The exercise: Copy each line below without leaving any out.

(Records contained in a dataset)
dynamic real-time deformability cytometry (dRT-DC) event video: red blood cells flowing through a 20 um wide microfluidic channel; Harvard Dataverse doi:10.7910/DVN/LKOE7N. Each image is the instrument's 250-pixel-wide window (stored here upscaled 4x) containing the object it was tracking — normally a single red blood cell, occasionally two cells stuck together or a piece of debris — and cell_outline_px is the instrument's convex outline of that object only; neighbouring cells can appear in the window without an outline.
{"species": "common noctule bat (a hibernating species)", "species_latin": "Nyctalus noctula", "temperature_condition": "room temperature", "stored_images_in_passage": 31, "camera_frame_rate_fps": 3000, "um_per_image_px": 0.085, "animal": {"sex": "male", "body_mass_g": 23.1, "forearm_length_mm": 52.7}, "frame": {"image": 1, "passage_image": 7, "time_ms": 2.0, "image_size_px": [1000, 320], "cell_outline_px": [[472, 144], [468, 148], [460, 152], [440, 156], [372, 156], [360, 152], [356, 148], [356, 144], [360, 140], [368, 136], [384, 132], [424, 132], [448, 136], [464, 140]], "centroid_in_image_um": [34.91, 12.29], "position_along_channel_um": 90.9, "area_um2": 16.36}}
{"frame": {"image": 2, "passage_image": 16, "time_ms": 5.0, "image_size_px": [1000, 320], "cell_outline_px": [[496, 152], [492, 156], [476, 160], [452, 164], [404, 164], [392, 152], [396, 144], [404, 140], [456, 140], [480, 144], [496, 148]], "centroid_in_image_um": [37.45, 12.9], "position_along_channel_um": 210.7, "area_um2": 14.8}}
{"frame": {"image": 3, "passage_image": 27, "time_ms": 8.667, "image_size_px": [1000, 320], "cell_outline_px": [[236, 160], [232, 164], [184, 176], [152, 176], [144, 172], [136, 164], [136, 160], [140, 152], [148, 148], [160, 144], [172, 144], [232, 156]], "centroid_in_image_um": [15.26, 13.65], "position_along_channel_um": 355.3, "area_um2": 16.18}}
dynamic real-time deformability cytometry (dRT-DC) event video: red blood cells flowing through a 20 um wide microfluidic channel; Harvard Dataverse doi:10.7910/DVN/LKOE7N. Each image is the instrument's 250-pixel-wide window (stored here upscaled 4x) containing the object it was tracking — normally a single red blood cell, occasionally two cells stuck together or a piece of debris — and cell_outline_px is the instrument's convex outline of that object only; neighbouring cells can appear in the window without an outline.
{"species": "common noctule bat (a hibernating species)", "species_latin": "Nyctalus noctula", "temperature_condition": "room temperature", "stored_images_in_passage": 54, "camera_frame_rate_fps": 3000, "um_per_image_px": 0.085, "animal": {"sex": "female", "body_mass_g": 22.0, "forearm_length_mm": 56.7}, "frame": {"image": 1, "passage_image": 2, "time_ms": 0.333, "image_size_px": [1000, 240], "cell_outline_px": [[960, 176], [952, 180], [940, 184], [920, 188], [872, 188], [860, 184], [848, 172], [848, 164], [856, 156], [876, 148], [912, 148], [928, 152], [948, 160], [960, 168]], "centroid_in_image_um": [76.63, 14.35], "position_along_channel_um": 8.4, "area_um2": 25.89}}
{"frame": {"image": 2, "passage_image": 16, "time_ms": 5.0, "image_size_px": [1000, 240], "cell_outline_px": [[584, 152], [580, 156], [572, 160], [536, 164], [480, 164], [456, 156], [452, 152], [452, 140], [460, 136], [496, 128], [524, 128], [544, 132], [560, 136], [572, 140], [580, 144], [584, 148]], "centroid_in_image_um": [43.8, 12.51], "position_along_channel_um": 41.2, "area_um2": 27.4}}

Output of the exercise:
dynamic real-time deformability cytometry (dRT-DC) event video: red blood cells flowing through a 20 um wide microfluidic channel; Harvard Dataverse doi:10.7910/DVN/LKOE7N. Each image is the instrument's 250-pixel-wide window (stored here upscaled 4x) containing the object it was tracking — normally a single red blood cell, occasionally two cells stuck together or a piece of debris — and cell_outline_px is the instrument's convex outline of that object only; neighbouring cells can appear in the window without an outline.
{"species": "common noctule bat (a hibernating species)", "species_latin": "Nyctalus noctula", "temperature_condition": "room temperature", "stored_images_in_passage": 31, "camera_frame_rate_fps": 3000, "um_per_image_px": 0.085, "animal": {"sex": "male", "body_mass_g": 23.1, "forearm_length_mm": 52.7}, "frame": {"image": 1, "passage_image": 7, "time_ms": 2.0, "image_size_px": [1000, 320], "cell_outline_px": [[472, 144], [468, 148], [460, 152], [440, 156], [372, 156], [360, 152], [356, 148], [356, 144], [360, 140], [368, 136], [384, 132], [424, 132], [448, 136], [464, 140]], "centroid_in_image_um": [34.91, 12.29], "position_along_channel_um": 90.9, "area_um2": 16.36}}
{"frame": {"image": 2, "passage_image": 16, "time_ms": 5.0, "image_size_px": [1000, 320], "cell_outline_px": [[496, 152], [492, 156], [476, 160], [452, 164], [404, 164], [392, 152], [396, 144], [404, 140], [456, 140], [480, 144], [496, 148]], "centroid_in_image_um": [37.45, 12.9], "position_along_channel_um": 210.7, "area_um2": 14.8}}
{"frame": {"image": 3, "passage_image": 27, "time_ms": 8.667, "image_size_px": [1000, 320], "cell_outline_px": [[236, 160], [232, 164], [184, 176], [152, 176], [144, 172], [136, 164], [136, 160], [140, 152], [148, 148], [160, 144], [172, 144], [232, 156]], "centroid_in_image_um": [15.26, 13.65], "position_along_channel_um": 355.3, "area_um2": 16.18}}
dynamic real-time deformability cytometry (dRT-DC) event video: red blood cells flowing through a 20 um wide microfluidic channel; Harvard Dataverse doi:10.7910/DVN/LKOE7N. Each image is the instrument's 250-pixel-wide window (stored here upscaled 4x) containing the object it was tracking — normally a single red blood cell, occasionally two cells stuck together or a piece of debris — and cell_outline_px is the instrument's convex outline of that object only; neighbouring cells can appear in the window without an outline.
{"species": "common noctule bat (a hibernating species)", "species_latin": "Nyctalus noctula", "temperature_condition": "room temperature", "stored_images_in_passage": 54, "camera_frame_rate_fps": 3000, "um_per_image_px": 0.085, "animal": {"sex": "female", "body_mass_g": 22.0, "forearm_length_mm": 56.7}, "frame": {"image": 1, "passage_image": 2, "time_ms": 0.333, "image_size_px": [1000, 240], "cell_outline_px": [[960, 176], [952, 180], [940, 184], [920, 188], [872, 188], [860, 184], [848, 172], [848, 164], [856, 156], [876, 148], [912, 148], [928, 152], [948, 160], [960, 168]], "centroid_in_image_um": [76.63, 14.35], "position_along_channel_um": 8.4, "area_um2": 25.89}}
{"frame": {"image": 2, "passage_image": 16, "time_ms": 5.0, "image_size_px": [1000, 240], "cell_outline_px": [[584, 152], [580, 156], [572, 160], [536, 164], [480, 164], [456, 156], [452, 152], [452, 140], [460, 136], [496, 128], [524, 128], [544, 132], [560, 136], [572, 140], [580, 144], [584, 148]], "centroid_in_image_um": [43.8, 12.51], "position_along_channel_um": 41.2, "area_um2": 27.4}}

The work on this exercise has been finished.